PITTSBURGH — A federal court in western Pennsylvania ruled today that voters who submit mail ballots in time to be counted in an election — but who mistakenly forget to handwrite a date on the return envelope or write the wrong date — must have their ballots counted. Disqualifying those ballots is a violation of the federal Civil Rights Act, the court found.
The ruling is in response to a lawsuit filed in November 2022 by six voting rights advocacy organizations, later joined by five individual voters. The organizations and voters are represented by legal counsel from the American Civil Liberties Union of Pennsylvania, ACLU National, and the law firm Hogan Lovells.
The lawsuit, NAACP v. Schmidt, was filed by the Pennsylvania State Conference of the NAACP, Black Political Empowerment Project, Common Cause Pennsylvania, League of Women Voters of Pennsylvania, Make The Road Pennsylvania, and POWER Interfaith. The organizations and their counsel responded to the ruling by issuing the following statements:
Witold Walczak, legal director of the ACLU of Pennsylvania: “Every eligible person who casts a ballot should have their vote counted. The handwritten-date requirement is completely irrelevant and unnecessary because elections officials know whether the ballot was received on time. And the whole point of this provision in the Civil Rights Act was to stop states from disqualifying votes for frivolous reasons, like this date requirement. We’re grateful that the court understood that.”
Ari Savitzky, senior staff attorney with the ACLU’s Voting Rights Project: “The right to vote is sacred. Throwing out valid votes because of a minor paperwork error is undemocratic and illegal. This ruling ensures that Pennsylvanians who vote by mail, including senior citizens and voters with disabilities, will not face disenfranchisement because of a trivial mistake in handwriting an irrelevant date on the outer return envelope. Federal law requires nothing less, as the court’s decision makes crystal clear.”

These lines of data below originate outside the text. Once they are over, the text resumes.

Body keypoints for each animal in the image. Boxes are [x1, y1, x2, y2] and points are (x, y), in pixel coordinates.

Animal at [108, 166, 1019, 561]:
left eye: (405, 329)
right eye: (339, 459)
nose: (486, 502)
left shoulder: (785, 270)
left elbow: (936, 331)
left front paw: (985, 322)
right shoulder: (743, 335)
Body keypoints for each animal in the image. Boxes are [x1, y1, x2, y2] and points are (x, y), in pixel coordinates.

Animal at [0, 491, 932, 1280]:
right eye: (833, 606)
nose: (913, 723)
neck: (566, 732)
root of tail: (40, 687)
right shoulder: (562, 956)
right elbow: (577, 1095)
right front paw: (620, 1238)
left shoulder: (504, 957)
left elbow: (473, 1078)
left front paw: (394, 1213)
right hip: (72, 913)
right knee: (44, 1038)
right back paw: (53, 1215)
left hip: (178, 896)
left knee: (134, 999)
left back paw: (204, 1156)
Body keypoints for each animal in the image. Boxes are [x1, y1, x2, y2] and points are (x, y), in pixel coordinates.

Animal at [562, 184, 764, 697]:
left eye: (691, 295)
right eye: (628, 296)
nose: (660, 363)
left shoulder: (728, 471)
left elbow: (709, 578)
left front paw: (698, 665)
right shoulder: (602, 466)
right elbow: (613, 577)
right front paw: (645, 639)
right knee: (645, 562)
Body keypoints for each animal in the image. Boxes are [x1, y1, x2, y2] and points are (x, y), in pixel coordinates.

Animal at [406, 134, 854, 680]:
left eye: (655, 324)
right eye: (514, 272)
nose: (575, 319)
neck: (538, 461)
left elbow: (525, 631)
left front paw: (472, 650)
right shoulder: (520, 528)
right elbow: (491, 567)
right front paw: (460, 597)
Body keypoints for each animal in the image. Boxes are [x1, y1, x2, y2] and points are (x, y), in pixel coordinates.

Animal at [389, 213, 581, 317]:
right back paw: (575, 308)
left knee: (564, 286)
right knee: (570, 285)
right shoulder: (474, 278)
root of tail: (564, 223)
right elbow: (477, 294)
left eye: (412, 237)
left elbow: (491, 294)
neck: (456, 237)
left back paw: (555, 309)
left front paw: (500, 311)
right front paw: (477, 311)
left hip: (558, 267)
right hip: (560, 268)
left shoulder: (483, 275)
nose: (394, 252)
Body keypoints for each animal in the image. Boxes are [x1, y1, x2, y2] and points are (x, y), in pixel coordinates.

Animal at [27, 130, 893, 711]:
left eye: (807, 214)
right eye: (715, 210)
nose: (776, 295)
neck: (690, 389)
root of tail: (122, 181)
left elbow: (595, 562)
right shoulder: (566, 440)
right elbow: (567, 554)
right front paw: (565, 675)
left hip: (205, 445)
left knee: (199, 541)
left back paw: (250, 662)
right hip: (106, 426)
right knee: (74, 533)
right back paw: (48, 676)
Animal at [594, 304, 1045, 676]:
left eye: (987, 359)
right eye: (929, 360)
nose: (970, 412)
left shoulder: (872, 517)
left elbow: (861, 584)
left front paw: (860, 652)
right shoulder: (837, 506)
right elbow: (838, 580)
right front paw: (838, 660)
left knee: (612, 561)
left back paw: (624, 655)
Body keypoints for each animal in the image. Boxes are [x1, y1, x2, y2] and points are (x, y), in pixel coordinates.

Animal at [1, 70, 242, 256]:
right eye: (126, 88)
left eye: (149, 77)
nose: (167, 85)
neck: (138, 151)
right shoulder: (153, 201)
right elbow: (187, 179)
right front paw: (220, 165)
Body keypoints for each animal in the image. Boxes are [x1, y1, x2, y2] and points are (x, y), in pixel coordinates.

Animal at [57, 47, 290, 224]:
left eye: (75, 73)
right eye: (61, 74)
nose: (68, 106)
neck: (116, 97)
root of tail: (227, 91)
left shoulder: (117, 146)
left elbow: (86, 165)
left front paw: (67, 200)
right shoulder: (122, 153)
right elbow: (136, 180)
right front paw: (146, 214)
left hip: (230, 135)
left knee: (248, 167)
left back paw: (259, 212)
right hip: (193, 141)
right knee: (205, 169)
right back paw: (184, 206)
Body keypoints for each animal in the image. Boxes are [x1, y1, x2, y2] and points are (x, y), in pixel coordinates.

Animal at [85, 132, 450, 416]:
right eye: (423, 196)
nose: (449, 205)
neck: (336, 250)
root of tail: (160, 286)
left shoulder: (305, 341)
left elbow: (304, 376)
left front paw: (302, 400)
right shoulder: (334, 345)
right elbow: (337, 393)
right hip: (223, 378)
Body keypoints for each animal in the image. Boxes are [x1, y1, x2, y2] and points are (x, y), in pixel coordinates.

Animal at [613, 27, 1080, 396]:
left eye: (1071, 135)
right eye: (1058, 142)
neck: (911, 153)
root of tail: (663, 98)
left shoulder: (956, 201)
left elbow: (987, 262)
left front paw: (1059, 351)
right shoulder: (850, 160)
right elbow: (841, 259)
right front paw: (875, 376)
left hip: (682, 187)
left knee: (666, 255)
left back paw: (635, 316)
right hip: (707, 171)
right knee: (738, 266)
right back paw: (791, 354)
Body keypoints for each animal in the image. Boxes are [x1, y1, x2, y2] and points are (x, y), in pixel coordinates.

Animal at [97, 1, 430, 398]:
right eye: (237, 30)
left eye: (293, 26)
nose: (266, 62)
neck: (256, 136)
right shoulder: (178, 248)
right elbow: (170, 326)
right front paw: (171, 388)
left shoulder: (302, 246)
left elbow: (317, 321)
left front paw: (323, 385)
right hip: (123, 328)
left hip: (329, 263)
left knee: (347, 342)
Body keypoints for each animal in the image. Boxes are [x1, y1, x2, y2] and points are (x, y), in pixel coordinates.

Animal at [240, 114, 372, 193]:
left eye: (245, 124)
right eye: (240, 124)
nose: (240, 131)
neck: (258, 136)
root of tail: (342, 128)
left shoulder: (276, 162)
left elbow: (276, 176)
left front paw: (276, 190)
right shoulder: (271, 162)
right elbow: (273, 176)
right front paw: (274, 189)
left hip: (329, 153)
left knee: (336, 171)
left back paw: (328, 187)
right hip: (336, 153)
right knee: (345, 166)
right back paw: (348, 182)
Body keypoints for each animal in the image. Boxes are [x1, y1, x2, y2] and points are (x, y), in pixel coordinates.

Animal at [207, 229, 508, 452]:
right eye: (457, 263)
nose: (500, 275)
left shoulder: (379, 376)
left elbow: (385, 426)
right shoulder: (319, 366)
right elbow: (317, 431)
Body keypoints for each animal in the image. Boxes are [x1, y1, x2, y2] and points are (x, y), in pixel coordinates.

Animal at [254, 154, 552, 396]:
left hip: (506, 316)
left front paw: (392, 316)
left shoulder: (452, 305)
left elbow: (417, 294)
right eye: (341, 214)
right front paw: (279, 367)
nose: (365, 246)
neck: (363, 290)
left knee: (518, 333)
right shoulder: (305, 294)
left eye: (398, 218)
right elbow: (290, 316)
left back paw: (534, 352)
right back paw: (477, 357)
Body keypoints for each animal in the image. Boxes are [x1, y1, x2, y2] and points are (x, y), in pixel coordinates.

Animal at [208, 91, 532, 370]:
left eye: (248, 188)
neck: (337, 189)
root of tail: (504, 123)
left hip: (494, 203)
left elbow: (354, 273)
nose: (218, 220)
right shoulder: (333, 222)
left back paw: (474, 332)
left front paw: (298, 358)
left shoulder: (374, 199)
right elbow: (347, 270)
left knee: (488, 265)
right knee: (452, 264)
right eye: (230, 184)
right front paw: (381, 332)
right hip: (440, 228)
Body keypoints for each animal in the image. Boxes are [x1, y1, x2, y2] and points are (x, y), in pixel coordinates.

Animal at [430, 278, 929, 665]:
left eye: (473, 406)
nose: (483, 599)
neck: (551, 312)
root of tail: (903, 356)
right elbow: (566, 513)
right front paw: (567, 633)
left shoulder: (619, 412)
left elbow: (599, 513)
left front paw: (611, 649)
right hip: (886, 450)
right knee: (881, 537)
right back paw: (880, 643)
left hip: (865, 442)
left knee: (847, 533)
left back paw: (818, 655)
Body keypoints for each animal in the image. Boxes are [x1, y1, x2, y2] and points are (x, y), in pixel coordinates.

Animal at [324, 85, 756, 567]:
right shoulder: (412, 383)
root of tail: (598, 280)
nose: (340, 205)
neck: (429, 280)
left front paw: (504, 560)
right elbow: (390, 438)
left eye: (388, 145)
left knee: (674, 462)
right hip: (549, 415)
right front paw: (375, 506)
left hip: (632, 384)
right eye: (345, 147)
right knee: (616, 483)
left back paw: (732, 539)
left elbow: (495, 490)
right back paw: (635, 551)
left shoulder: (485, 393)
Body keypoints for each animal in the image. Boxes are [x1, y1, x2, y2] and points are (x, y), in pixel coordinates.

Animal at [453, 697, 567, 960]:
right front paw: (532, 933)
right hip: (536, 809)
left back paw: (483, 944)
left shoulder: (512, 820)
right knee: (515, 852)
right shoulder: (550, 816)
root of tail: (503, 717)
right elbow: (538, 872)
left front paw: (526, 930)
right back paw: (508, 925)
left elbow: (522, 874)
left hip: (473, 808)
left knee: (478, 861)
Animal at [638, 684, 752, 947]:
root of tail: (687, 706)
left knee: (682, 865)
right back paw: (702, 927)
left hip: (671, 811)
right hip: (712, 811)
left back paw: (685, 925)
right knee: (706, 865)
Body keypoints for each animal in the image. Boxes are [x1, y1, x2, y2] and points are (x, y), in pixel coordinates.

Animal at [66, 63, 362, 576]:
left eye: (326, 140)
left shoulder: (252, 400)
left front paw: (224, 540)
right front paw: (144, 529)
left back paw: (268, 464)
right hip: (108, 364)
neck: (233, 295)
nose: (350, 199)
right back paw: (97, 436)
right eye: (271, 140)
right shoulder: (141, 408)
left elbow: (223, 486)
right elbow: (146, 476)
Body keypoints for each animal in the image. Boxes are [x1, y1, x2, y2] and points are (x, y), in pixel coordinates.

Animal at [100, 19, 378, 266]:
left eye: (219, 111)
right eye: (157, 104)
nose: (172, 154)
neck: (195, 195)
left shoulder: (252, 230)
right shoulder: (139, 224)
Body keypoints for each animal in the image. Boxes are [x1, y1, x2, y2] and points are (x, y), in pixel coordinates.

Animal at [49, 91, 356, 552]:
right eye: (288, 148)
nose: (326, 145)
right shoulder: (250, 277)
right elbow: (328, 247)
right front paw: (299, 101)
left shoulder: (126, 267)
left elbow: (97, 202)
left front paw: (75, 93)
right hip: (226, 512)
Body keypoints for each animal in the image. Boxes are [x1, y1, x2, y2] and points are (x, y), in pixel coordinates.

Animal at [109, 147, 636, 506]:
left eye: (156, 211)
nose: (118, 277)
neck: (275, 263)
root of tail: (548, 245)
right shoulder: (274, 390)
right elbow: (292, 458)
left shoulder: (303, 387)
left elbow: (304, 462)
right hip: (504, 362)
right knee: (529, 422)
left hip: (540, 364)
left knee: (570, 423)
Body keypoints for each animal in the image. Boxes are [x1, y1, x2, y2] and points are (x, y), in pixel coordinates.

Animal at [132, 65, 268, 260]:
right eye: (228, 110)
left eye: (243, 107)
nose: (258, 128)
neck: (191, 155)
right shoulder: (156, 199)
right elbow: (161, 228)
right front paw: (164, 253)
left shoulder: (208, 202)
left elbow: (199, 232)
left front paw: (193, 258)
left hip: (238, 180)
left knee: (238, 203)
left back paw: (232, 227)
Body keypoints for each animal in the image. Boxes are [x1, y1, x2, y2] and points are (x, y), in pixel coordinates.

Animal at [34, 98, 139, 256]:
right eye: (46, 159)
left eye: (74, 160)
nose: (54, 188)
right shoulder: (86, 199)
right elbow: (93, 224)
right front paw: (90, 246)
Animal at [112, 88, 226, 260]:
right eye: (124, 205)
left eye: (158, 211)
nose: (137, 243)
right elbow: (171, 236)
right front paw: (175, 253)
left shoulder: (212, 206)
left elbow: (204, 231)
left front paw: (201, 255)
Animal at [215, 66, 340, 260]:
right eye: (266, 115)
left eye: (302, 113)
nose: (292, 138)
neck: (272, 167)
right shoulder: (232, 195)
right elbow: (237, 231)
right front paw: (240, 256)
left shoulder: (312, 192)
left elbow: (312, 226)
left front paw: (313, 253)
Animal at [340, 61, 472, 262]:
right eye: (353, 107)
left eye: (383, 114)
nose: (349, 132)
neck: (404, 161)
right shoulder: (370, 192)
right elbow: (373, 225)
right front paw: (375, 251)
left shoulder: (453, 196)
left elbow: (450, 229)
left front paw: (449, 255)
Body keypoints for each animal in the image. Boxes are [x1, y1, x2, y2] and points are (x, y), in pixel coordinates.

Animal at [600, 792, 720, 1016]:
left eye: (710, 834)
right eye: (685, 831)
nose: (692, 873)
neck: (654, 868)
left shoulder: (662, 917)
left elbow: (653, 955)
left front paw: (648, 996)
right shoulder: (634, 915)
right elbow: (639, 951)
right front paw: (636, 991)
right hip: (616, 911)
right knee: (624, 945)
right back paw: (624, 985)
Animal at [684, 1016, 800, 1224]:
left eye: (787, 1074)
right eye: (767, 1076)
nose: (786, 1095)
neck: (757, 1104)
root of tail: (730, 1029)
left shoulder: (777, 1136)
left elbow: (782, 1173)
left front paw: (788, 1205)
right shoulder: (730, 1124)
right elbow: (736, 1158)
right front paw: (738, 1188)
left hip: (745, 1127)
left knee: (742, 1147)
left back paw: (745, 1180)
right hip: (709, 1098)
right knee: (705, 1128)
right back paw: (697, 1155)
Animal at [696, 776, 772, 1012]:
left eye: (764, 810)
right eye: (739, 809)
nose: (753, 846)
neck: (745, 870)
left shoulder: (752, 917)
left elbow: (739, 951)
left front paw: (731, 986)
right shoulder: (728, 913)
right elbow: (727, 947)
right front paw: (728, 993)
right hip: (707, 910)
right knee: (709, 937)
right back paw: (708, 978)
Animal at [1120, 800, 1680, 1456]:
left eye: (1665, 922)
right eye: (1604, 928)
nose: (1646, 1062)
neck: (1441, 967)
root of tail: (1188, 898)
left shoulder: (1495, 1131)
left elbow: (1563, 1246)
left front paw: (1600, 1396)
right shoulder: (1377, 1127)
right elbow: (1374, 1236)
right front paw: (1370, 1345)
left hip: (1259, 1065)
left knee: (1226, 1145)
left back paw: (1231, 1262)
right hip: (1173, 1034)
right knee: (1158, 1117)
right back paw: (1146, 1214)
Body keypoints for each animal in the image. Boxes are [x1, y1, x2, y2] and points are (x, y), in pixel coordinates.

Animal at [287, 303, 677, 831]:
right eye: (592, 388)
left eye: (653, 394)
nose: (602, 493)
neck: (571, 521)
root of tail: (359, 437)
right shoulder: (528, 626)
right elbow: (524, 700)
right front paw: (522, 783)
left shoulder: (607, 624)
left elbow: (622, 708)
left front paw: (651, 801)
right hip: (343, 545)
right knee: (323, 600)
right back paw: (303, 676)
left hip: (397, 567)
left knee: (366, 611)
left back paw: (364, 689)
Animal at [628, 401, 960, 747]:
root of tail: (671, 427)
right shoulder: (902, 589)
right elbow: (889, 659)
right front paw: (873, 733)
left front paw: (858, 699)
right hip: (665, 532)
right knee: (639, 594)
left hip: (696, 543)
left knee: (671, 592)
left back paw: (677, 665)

Philip Hensley-Robin, executive director of Common Cause Pennsylvania: “This is a tremendous victory for mail-in voters in Pennsylvania. We are relieved that minor clerical errors will no longer prevent Pennsylvanians from having their votes counted. We look forward to seeing the impact that this ruling will have on future elections, particularly for communities of color and elderly Pennsylvanians.”
Susan Gobreski, vice president of policy at the League of Women Voters of Pennsylvania: “We applaud today’s court decision in NAACP v. Schmidt. Pennsylvania citizens must have complete and unfettered access to the ballot box, free from unnecessary obstacles or interference. Today’s decision is a victory for voters and the accessibility of our elections.”
Diana Robinson, civic engagement director for Make the Road Pennsylvania: “Today the court affirmed what is already common sense: A minor, meaningless technicality shouldn’t disenfranchise eligible voters. As long as your ballot is received on time, the date written on the paper is irrelevant and your vote counts.”
Bishop Dwayne Royster, executive director at POWER Interfaith: “Our faith calls us to advocate for equitable access to the ballot box, striving to eradicate any injustice that undermines the sacred principle of democratic representation. We cannot allow technicalities to strip away the voices of countless voters who participated in the democratic process, particularly those of us who have historically faced barriers in accessing the ballot box. Count every vote and ensure that eligible ballots are not disqualified over minor paperwork errors.”